Leci Brandão chega aos 80: palcos, plenário e terreiro da quebrada
Com oito décadas de vida e cinco de carreira, Leci chega ativa e indispensável, sem vacilar sobre o lado que defende
Leci Brandão discursa durante a sessão solene de entrega do ‘Colar de Honra ao Mérito’ da Assembleia Legislativa de São Paulo.
Em 12 de setembro de 1944, no bairro de Madureira, Rio de Janeiro, nascia Leci Brandão da Silva, uma mulher que se tornaria um ícone do samba e uma referência na política brasileira.
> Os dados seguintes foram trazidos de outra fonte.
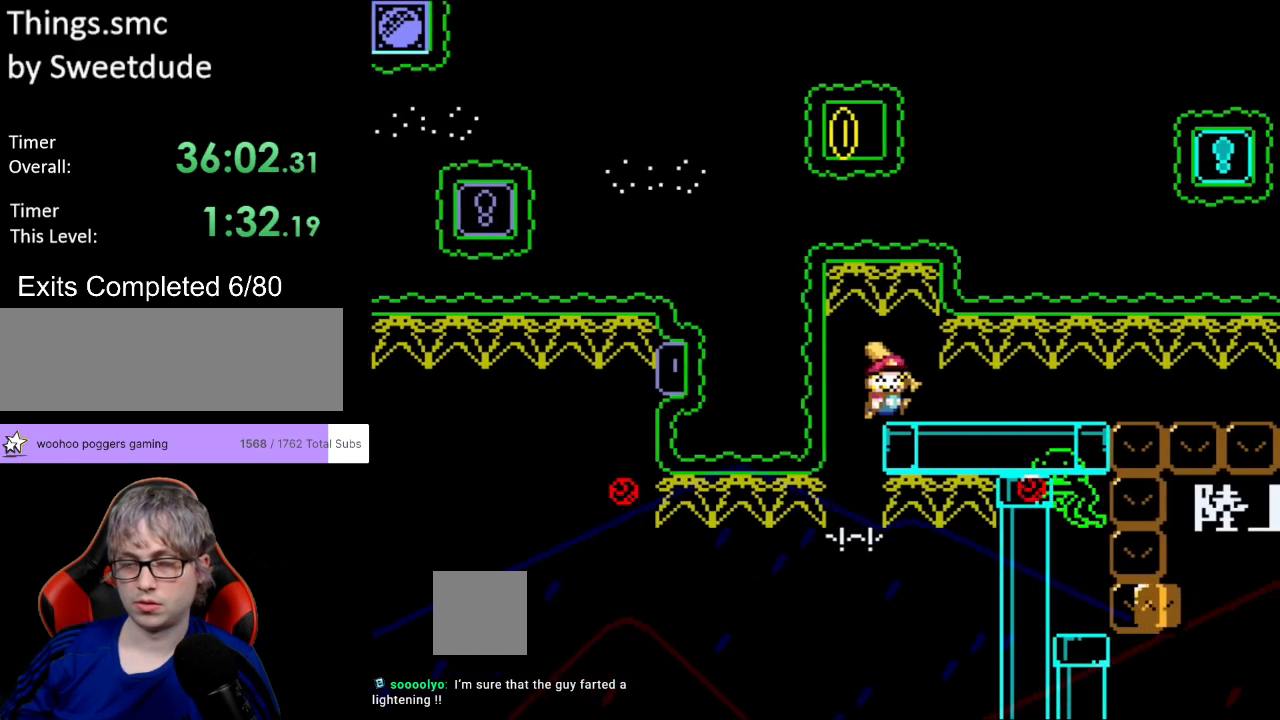
{"buttons": ["Y", "DPAD_RIGHT"], "events": []}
Ao longo de sua vida, Leci desafiou convenções e abriu caminhos em espaços historicamente dominados por homens, brancos e heterossexuais. Hoje, ao completar 80 anos, a sambista, atriz e deputada estadual por São Paulo se destaca não apenas por sua voz marcante e suas letras de cunho social, mas também por sua incansável luta pelos direitos das minorias.
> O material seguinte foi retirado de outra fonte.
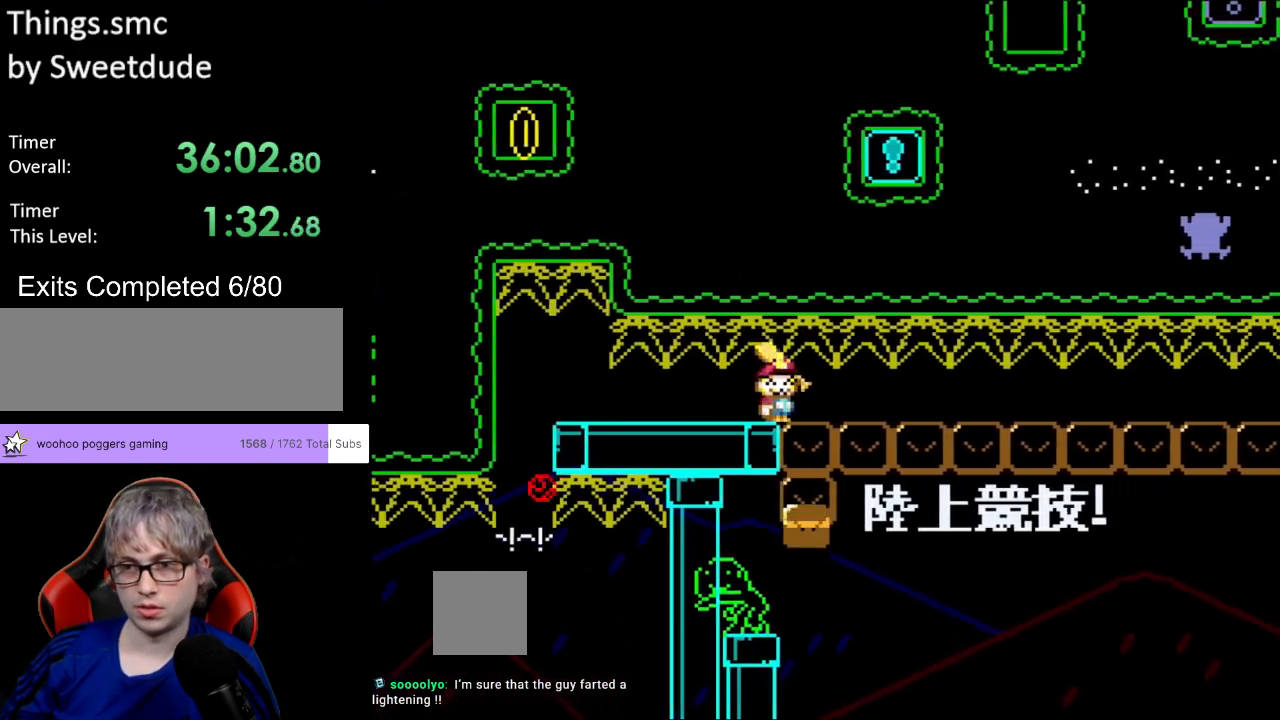
{"buttons": ["Y", "DPAD_RIGHT"], "events": []}
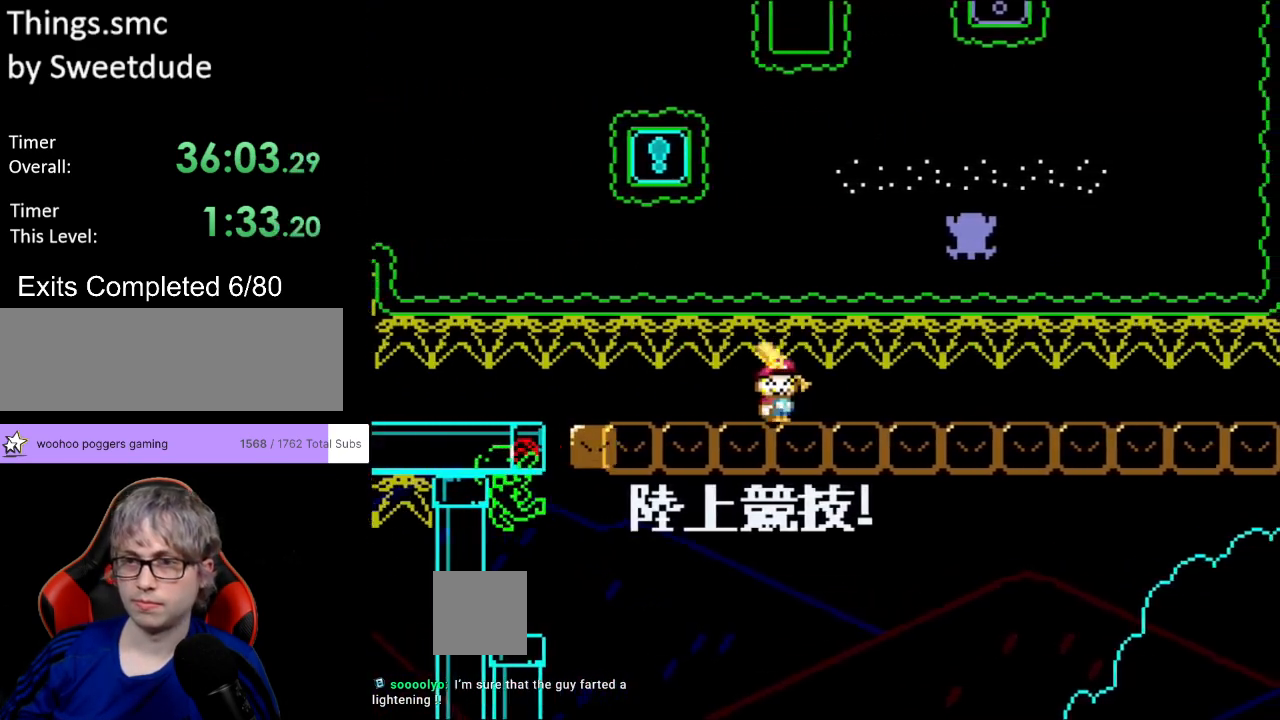
{"buttons": ["Y", "DPAD_RIGHT"], "events": []}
Leci chega às 8 décadas de uma vida marcada por contribuições notáveis à música brasileira e à luta por justiça social. Primeira mulher negra e homossexual a integrar a ala de compositores da Estação Primeira de Mangueira, sua trajetória une arte, ativismo e política, sempre em defesa dos mais vulneráveis e oprimidos.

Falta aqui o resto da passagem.